## PROBLEM REQUIREMENTS
Scan the entries that follow and copy out every line containing "your".

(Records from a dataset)
= = = = = = =
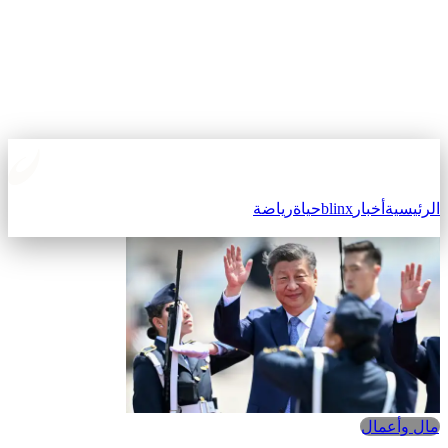
الرئيسية
أخبار
blinx
حياة
رياضة
مال وأعمال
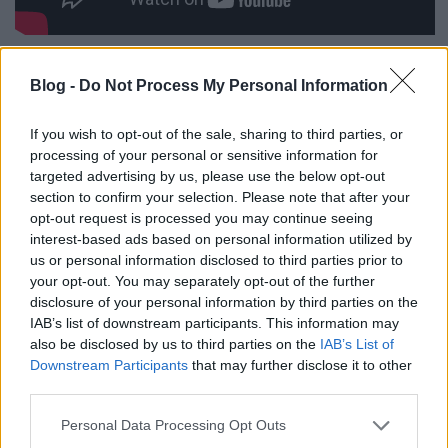
Blog -
Do Not Process My Personal Information
Earthworm JIm
If you wish to opt-out of the sale, sharing to third parties, or
processing of your personal or sensitive information for
targeted advertising by us, please use the below opt-out
section to confirm your selection. Please note that after your
opt-out request is processed you may continue seeing
interest-based ads based on personal information utilized by
us or personal information disclosed to third parties prior to
your opt-out. You may separately opt-out of the further
disclosure of your personal information by third parties on the
IAB’s list of downstream participants. This information may
also be disclosed by us to third parties on the
IAB’s List of
Downstream Participants
that may further disclose it to other
third parties.
Please note that this website/app uses one or more Google
Personal Data Processing Opt Outs
Az először 1994-ben (16 bites konzolokra) megjelent
services and may gather and store information including but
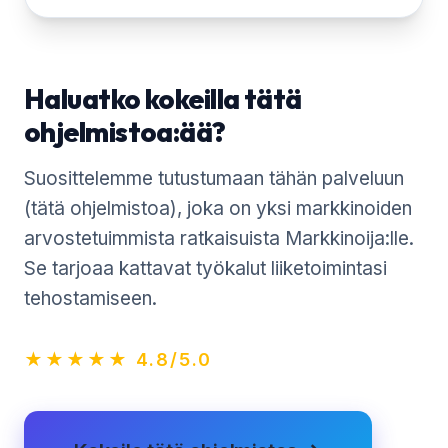
Haluatko kokeilla tätä
ohjelmistoa:ää?
Suosittelemme tutustumaan tähän palveluun
(tätä ohjelmistoa), joka on yksi markkinoiden
arvostetuimmista ratkaisuista Markkinoija:lle.
Se tarjoaa kattavat työkalut liiketoimintasi
tehostamiseen.
★★★★★ 4.8/5.0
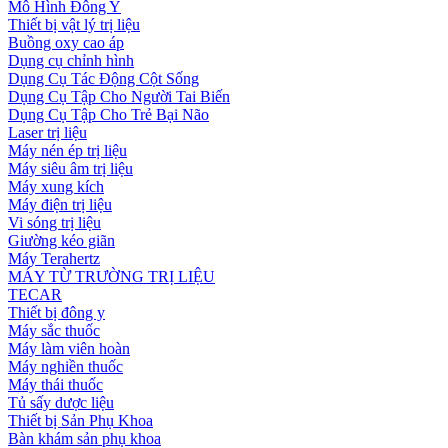
Mô Hình Đông Y
Thiết bị vật lý trị liệu
Buồng oxy cao áp
Dụng cụ chỉnh hình
Dụng Cụ Tác Động Cột Sống
Dụng Cụ Tập Cho Người Tai Biến
Dụng Cụ Tập Cho Trẻ Bại Não
Laser trị liệu
Máy nén ép trị liệu
Máy siêu âm trị liệu
Máy xung kích
Máy điện trị liệu
Vi sóng trị liệu
Giường kéo giãn
Máy Terahertz
MÁY TỪ TRƯỜNG TRỊ LIỆU
TECAR
Thiết bị đông y
Máy sắc thuốc
Máy làm viên hoàn
Máy nghiền thuốc
Máy thái thuốc
Tủ sấy dược liệu
Thiết bị Sản Phụ Khoa
Bàn khám sản phụ khoa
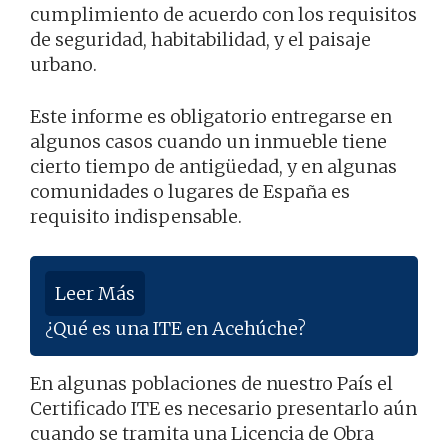
cumplimiento de acuerdo con los requisitos
de seguridad, habitabilidad, y el paisaje
urbano.
Este informe es obligatorio entregarse en
algunos casos cuando un inmueble tiene
cierto tiempo de antigüedad, y en algunas
comunidades o lugares de España es
requisito indispensable.
Leer Más
¿Qué es una ITE en Acehúche?
En algunas poblaciones de nuestro País el
Certificado ITE es necesario presentarlo aún
cuando se tramita una Licencia de Obra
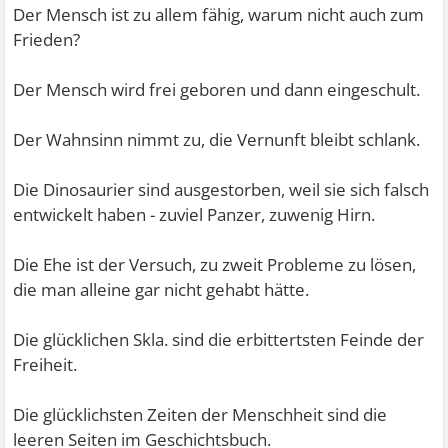
Der Mensch ist zu allem fähig, warum nicht auch zum
Frieden?
Der Mensch wird frei geboren und dann eingeschult.
Der Wahnsinn nimmt zu, die Vernunft bleibt schlank.
Die Dinosaurier sind ausgestorben, weil sie sich falsch
entwickelt haben - zuviel Panzer, zuwenig Hirn.
Die Ehe ist der Versuch, zu zweit Probleme zu lösen,
die man alleine gar nicht gehabt hätte.
Die glücklichen Skla. sind die erbittertsten Feinde der
Freiheit.
Die glücklichsten Zeiten der Menschheit sind die
leeren Seiten im Geschichtsbuch.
= = = = = = =
## REPLY TO THE TASK
processing of your personal or sensitive information for
section to confirm your selection. Please note that after your
your opt-out. You may separately opt-out of the further
disclosure of your personal information by third parties on the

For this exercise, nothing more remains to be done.